(Dataset excerpts)
—————
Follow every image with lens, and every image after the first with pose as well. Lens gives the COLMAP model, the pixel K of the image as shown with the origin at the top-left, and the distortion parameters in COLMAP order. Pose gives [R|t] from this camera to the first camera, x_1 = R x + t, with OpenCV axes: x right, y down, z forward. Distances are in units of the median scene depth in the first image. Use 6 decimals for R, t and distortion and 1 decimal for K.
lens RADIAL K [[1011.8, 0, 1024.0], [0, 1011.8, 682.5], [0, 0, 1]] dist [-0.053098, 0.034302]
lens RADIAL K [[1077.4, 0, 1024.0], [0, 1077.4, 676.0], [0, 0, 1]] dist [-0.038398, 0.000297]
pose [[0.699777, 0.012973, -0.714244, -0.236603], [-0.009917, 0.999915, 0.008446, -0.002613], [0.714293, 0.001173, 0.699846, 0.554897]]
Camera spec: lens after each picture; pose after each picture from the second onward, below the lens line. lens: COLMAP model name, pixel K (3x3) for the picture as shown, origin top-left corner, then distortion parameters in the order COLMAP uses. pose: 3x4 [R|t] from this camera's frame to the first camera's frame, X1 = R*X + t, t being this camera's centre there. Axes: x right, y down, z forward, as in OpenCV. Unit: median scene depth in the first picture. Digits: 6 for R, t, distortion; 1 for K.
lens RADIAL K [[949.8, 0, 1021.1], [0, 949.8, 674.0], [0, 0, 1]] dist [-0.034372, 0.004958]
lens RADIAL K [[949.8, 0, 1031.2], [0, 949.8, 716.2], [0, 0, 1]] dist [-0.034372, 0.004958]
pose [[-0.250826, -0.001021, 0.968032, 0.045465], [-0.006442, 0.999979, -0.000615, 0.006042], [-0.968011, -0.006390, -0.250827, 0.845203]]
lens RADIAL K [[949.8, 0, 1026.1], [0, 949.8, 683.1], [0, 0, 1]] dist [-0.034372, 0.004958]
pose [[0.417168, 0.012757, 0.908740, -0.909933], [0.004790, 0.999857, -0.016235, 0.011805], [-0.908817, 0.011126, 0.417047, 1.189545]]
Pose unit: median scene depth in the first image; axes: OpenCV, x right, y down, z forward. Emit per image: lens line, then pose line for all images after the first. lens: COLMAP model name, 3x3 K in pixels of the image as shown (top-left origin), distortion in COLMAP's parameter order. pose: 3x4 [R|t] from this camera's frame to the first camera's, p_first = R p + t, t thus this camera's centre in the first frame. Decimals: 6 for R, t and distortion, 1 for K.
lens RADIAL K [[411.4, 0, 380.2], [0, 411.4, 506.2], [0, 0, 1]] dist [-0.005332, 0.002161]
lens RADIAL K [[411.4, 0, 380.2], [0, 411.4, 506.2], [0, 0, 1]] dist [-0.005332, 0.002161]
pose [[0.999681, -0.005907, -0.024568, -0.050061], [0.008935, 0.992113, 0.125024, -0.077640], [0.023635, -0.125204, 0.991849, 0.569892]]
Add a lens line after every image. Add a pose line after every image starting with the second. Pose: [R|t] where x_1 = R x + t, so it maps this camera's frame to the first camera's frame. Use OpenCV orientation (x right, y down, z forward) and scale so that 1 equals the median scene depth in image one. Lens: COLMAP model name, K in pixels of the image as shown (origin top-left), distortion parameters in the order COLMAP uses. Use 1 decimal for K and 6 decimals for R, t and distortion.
—————
# ABOUT THIS EXERCISE
Could you reproduce every record exactly as shown above?

# RESPONSE FOR THIS EXERCISE
Follow every image with lens, and every image after the first with pose as well. Lens gives the COLMAP model, the pixel K of the image as shown with the origin at the top-left, and the distortion parameters in COLMAP order. Pose gives [R|t] from this camera to the first camera, x_1 = R x + t, with OpenCV axes: x right, y down, z forward. Distances are in units of the median scene depth in the first image. Use 6 decimals for R, t and distortion and 1 decimal for K.
lens RADIAL K [[1011.8, 0, 1024.0], [0, 1011.8, 682.5], [0, 0, 1]] dist [-0.053098, 0.034302]
lens RADIAL K [[1077.4, 0, 1024.0], [0, 1077.4, 676.0], [0, 0, 1]] dist [-0.038398, 0.000297]
pose [[0.699777, 0.012973, -0.714244, -0.236603], [-0.009917, 0.999915, 0.008446, -0.002613], [0.714293, 0.001173, 0.699846, 0.554897]]
Camera spec: lens after each picture; pose after each picture from the second onward, below the lens line. lens: COLMAP model name, pixel K (3x3) for the picture as shown, origin top-left corner, then distortion parameters in the order COLMAP uses. pose: 3x4 [R|t] from this camera's frame to the first camera's frame, X1 = R*X + t, t being this camera's centre there. Axes: x right, y down, z forward, as in OpenCV. Unit: median scene depth in the first picture. Digits: 6 for R, t, distortion; 1 for K.
lens RADIAL K [[949.8, 0, 1021.1], [0, 949.8, 674.0], [0, 0, 1]] dist [-0.034372, 0.004958]
lens RADIAL K [[949.8, 0, 1031.2], [0, 949.8, 716.2], [0, 0, 1]] dist [-0.034372, 0.004958]
pose [[-0.250826, -0.001021, 0.968032, 0.045465], [-0.006442, 0.999979, -0.000615, 0.006042], [-0.968011, -0.006390, -0.250827, 0.845203]]
lens RADIAL K [[949.8, 0, 1026.1], [0, 949.8, 683.1], [0, 0, 1]] dist [-0.034372, 0.004958]
pose [[0.417168, 0.012757, 0.908740, -0.909933], [0.004790, 0.999857, -0.016235, 0.011805], [-0.908817, 0.011126, 0.417047, 1.189545]]
Pose unit: median scene depth in the first image; axes: OpenCV, x right, y down, z forward. Emit per image: lens line, then pose line for all images after the first. lens: COLMAP model name, 3x3 K in pixels of the image as shown (top-left origin), distortion in COLMAP's parameter order. pose: 3x4 [R|t] from this camera's frame to the first camera's, p_first = R p + t, t thus this camera's centre in the first frame. Decimals: 6 for R, t and distortion, 1 for K.
lens RADIAL K [[411.4, 0, 380.2], [0, 411.4, 506.2], [0, 0, 1]] dist [-0.005332, 0.002161]
lens RADIAL K [[411.4, 0, 380.2], [0, 411.4, 506.2], [0, 0, 1]] dist [-0.005332, 0.002161]
pose [[0.999681, -0.005907, -0.024568, -0.050061], [0.008935, 0.992113, 0.125024, -0.077640], [0.023635, -0.125204, 0.991849, 0.569892]]
Add a lens line after every image. Add a pose line after every image starting with the second. Pose: [R|t] where x_1 = R x + t, so it maps this camera's frame to the first camera's frame. Use OpenCV orientation (x right, y down, z forward) and scale so that 1 equals the median scene depth in image one. Lens: COLMAP model name, K in pixels of the image as shown (origin top-left), distortion parameters in the order COLMAP uses. Use 1 decimal for K and 6 decimals for R, t and distortion.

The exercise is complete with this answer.